1. Open Analytics#
Status#
Accepted
Context#
Analytics for Open edX has been neglected since Insights and the related repositories stopped being actively supported around 2018. The goal at the time was to eventually replace Insights, but that project was never picked up. While the community has done some recent work circa 2022 to update Insights, it was never a widely adopted solution for the wider community. Interviews with the community have revealed a few reasons why:
It is complicated, comprising 6 Github repositories, many pieces of infrastructure, and requiring knowledge of several domain specific technologies to configure (Pandas, Hive, Sqoop, Hadoop, Luigi, etc.)
It is expensive to run, and is in many ways specific to Amazon Web Services technologies
Turnaround time for data refreshes are on the order of a day or more in most cases
Documentation is out of date, further complicating any new adoption or alternative deployments
Discrepancies between Insights data calculations and data displayed in Studio have caused confusion
Architectural decisions made post-Insights and new technologies have changed the analytics landscape, unlocking the ability to deliver analytical and operational data and display it in near-real time on commodity hardware with much simpler configuration and deployment. Additionally we have a wide variety of use cases in the Open edX community with differing requirements for privacy, scalability, budget, and expertise.
Decision#
We will create the Aspects Analytics system (Aspects) that combines existing open-source projects into a preconfigured bundle that can be easily deployed using Tutor.
These projects will include:
A Learning Record Store (LRS)
A service to transform tracking log events into an open standard
An analytic database
A data visualization and dashboard tool with a data export API
Code and configuration to tie these tools together, as well as rich reports that work against the default configuration
The guiding principals for technology selection are:
Based on open standards and open source
Hosting service agnostic
Inexpensive to run
Able to support near-real-time data where possible
Require little specialized knowledge to set up and maintain
Be extensible for a variety of common use cases not covered by the default configuration
This system will:
Transform existing Open edX tracking log events into an open standard format
Store them using a standards-compliant learning record store
Present a user interface of data visualizations secured via single-sign-on against the LMS
Allow download of report data for those with permissions to view it
Provide a secure API for integrations with other tools or data viewing methods
Endeavor to be privacy preserving, by de-identifying learner data by default and focusing on respecting learner privacy and data ownership when storing identity data
Consequences#
Small and medium Open edX installs will have easy access to timely and relevant reports about the usage of their site, the performance of their classes, and the status of their students.
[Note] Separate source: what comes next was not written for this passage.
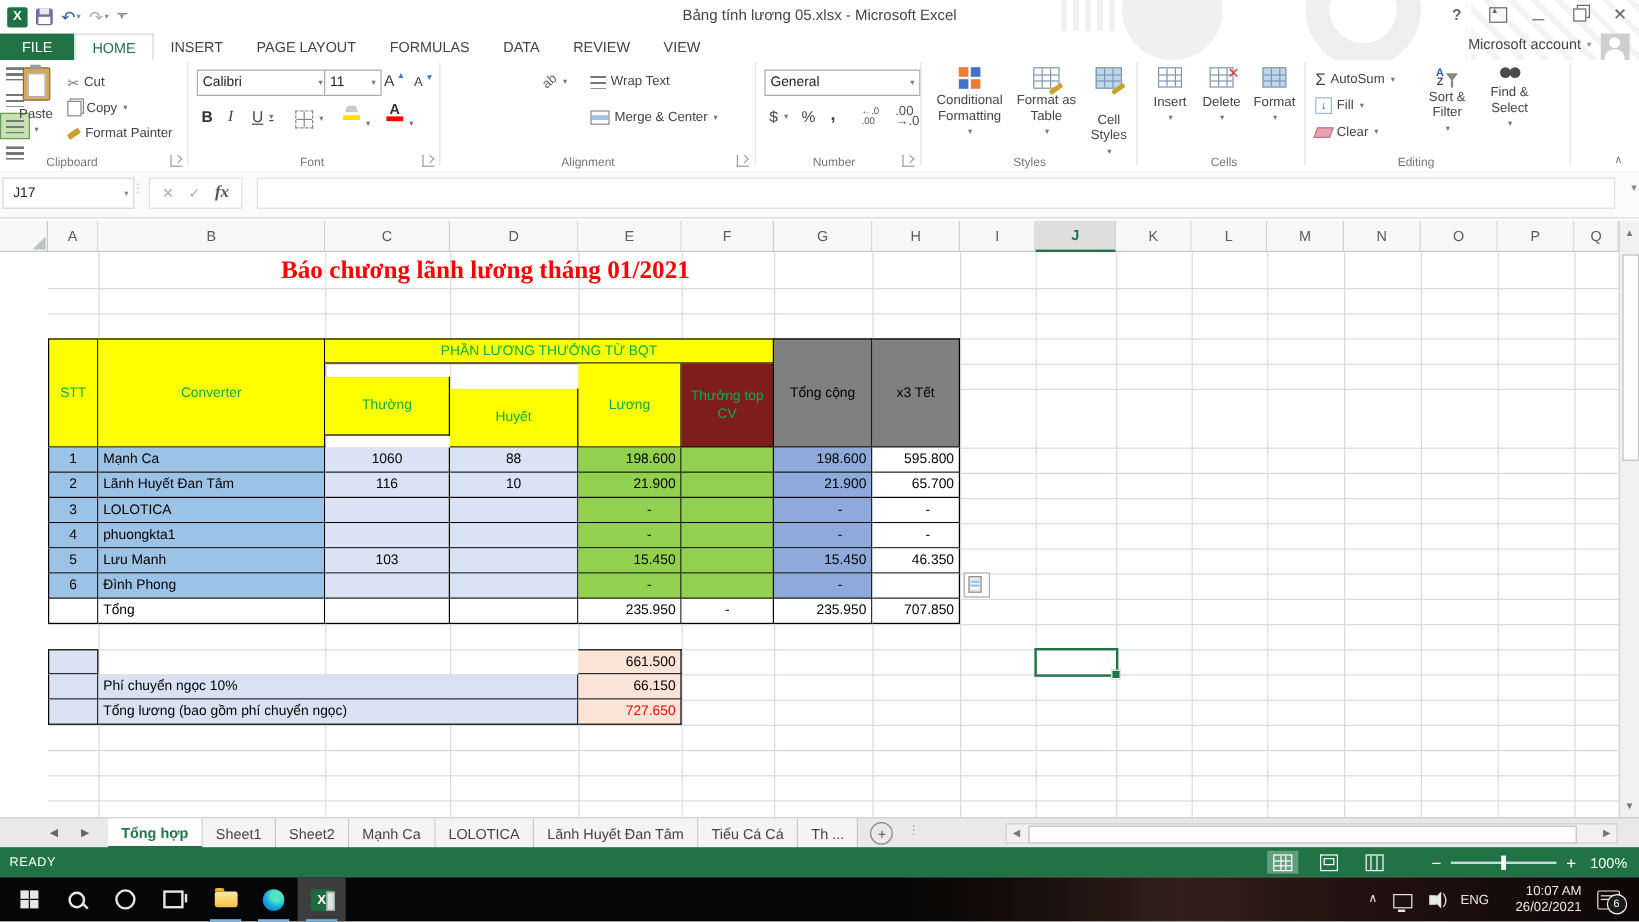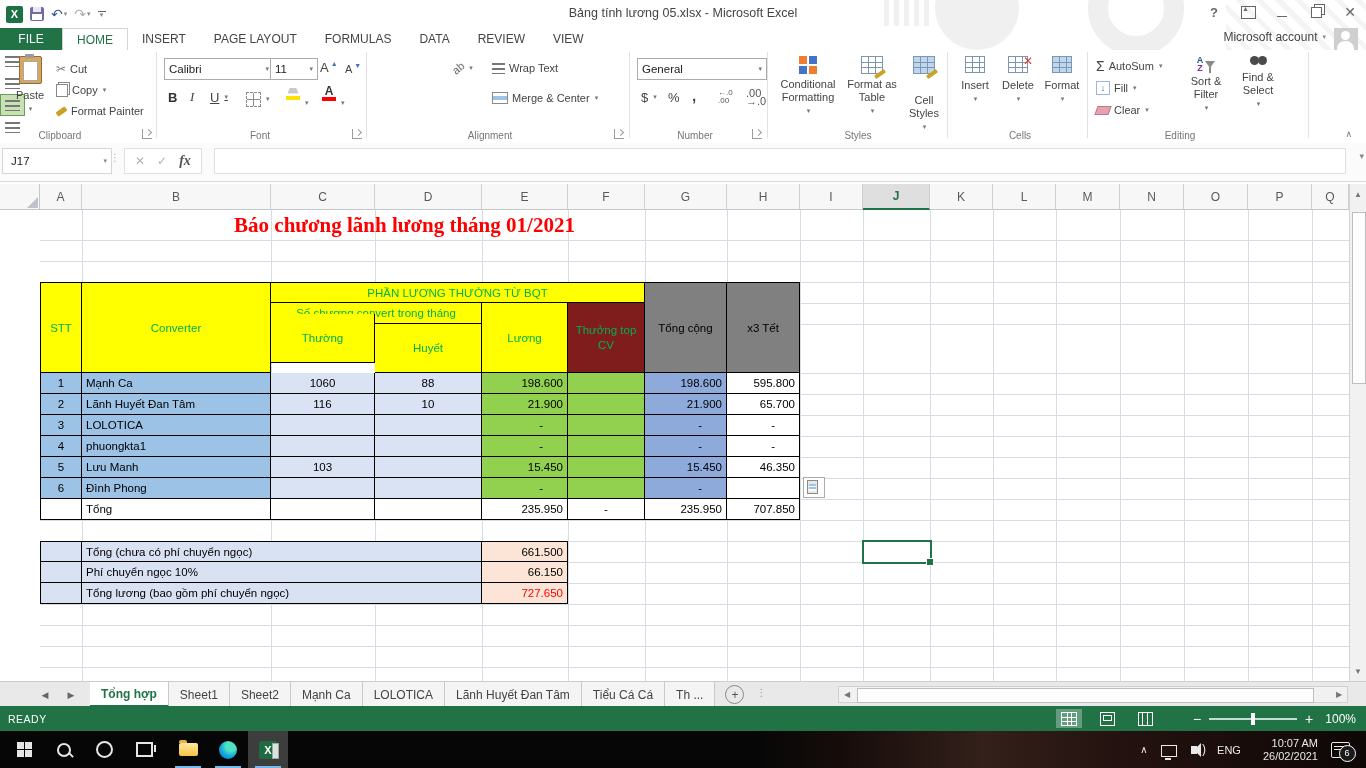"Số chương convert trong tháng" div.cell { html: <div>Số chương convert trong tháng</div> -> none }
Use cases for advanced learner interventions and data-guided learning pathways will be unblocked by access to near-real-time data provided in an industry standard format.
This reference implementation will replace Insights as the recommended analytics platform for Open edX.
Rejected Alternatives#
Resurrect support of Insights#
Given the low adoption rate of Insights and its extremely high development, deployment, and maintenance costs, the value of this work seemed low.
Rewrite Insights#
A complete rewrite of the Insights project could have met many of our goals here, however our focus is on education. The cost and maintenance burden of creating a bespoke analytics pipeline and visualization solution is an unnecessary distraction when excellent open source tools exist that are much more feature rich, configurable, and better maintained than we could manage given our competing priorities.
Use an existing community system#
In the absence of an officially supported analytics system, several organizations have created their own solutions. At the time of investigation none supported all of the features we are hoping to make available through this system.